Top tips for practitioners to support children with tidying up
Getting children to help with tidy up time in the early years can often be challenging; with certain children helping and certain children never helping. Tidying up can become a consuming part of the day, so it is important to get it done as quickly and stress-free as possible. Tidying up shouldn’t be seen by the children as a punishment or as something negative but instead a necessary part of the day to keep their room nice, and their toys looked after. There are a few simple steps you can take to make tidying up a smoother more effective process.
How can I get the children to tidy up in preschool?
· Complete a visual timetable with the children at the start of each session. Place a tidying up symbol/widget/picture on the timetable to children are immediately aware that this is part of the routine and expected by all.
· Give a warning – Ensure you have the attention of all the children in the room and give them a 5-minute warning that tidy up time is coming. Choose when tidy up time happens carefully if the children are all highly engaged delay tidying up where possible. All routines should have an element of flexibility. You may like to make this a visual warning by using a sand timer.
· Label boxes – Ensure all the boxes and trays in the room are labelled with pictures, so the children know exactly where the toys need to go. Written labels although effective for adults and practitioners cannot be read by most children, so it is ineffective.
· Make it fun or a challenge – Children love a challenge so encourage all the children to join in and for example finish tidying up before the timer sounds, or beat yesterday’s record time. Playing a tidying up song can sometimes be effective. When the song starts all children immediately know it is tidy up time and the song acts as a reminder that everyone should be tidying up while the song is on. The song can also add an element of a challenge if you ask the children to have all of the tidying up done before the end of the song.

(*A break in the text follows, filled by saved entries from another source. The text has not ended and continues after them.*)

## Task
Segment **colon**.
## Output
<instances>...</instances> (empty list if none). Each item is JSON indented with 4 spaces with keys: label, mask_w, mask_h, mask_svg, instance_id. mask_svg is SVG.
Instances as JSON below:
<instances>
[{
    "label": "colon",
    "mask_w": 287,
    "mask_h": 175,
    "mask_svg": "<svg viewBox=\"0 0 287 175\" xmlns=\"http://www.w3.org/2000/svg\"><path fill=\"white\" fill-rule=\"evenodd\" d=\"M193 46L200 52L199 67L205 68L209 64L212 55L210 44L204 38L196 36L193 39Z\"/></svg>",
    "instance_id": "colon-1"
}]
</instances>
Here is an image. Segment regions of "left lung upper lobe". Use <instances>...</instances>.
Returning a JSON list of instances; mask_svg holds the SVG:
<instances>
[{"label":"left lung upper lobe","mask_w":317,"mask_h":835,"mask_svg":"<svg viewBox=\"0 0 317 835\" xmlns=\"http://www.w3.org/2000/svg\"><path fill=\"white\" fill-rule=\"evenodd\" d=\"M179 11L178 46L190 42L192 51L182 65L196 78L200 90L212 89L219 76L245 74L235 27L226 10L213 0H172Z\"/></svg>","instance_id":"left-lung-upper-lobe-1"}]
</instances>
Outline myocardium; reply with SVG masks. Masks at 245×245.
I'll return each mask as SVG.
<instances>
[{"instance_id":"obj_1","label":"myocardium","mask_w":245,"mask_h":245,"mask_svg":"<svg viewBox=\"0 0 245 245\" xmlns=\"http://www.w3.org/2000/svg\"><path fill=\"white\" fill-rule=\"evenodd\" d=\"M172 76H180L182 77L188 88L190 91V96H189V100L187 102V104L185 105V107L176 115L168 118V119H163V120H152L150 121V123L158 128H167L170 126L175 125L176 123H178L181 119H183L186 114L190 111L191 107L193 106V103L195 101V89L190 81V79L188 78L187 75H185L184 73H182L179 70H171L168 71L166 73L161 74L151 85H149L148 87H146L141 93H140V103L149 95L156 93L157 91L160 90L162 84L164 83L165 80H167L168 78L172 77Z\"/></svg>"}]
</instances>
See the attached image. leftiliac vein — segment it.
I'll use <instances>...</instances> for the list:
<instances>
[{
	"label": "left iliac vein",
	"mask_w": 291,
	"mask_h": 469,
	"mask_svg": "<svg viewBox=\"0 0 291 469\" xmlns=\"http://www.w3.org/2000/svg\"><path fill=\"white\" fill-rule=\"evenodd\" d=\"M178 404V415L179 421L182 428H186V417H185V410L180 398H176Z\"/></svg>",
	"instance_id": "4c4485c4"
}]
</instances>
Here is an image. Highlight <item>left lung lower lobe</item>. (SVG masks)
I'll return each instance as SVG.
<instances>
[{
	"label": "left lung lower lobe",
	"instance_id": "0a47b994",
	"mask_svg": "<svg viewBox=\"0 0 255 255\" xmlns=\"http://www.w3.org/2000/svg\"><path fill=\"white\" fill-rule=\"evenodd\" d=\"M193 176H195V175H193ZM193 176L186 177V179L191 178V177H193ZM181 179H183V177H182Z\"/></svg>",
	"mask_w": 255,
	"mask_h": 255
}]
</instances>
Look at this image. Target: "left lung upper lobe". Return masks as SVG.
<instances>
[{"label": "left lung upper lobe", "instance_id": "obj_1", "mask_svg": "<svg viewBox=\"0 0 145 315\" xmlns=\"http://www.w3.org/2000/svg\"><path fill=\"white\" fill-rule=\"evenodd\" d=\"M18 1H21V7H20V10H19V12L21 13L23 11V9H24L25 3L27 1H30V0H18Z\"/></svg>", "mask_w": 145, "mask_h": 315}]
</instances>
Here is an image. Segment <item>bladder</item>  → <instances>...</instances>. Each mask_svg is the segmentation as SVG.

· Keep it shelf – If children have spent all morning working very hard on a Lego structure or building a track, you may like to have a shelf or space there the children can display these until their session ends and they go home. This saves the upset that can be caused when a child is expected to destroy their creation that they are proud of just because it is tidy up time. This is also a great way to support the characteristics of effective learning, in particular, active learning.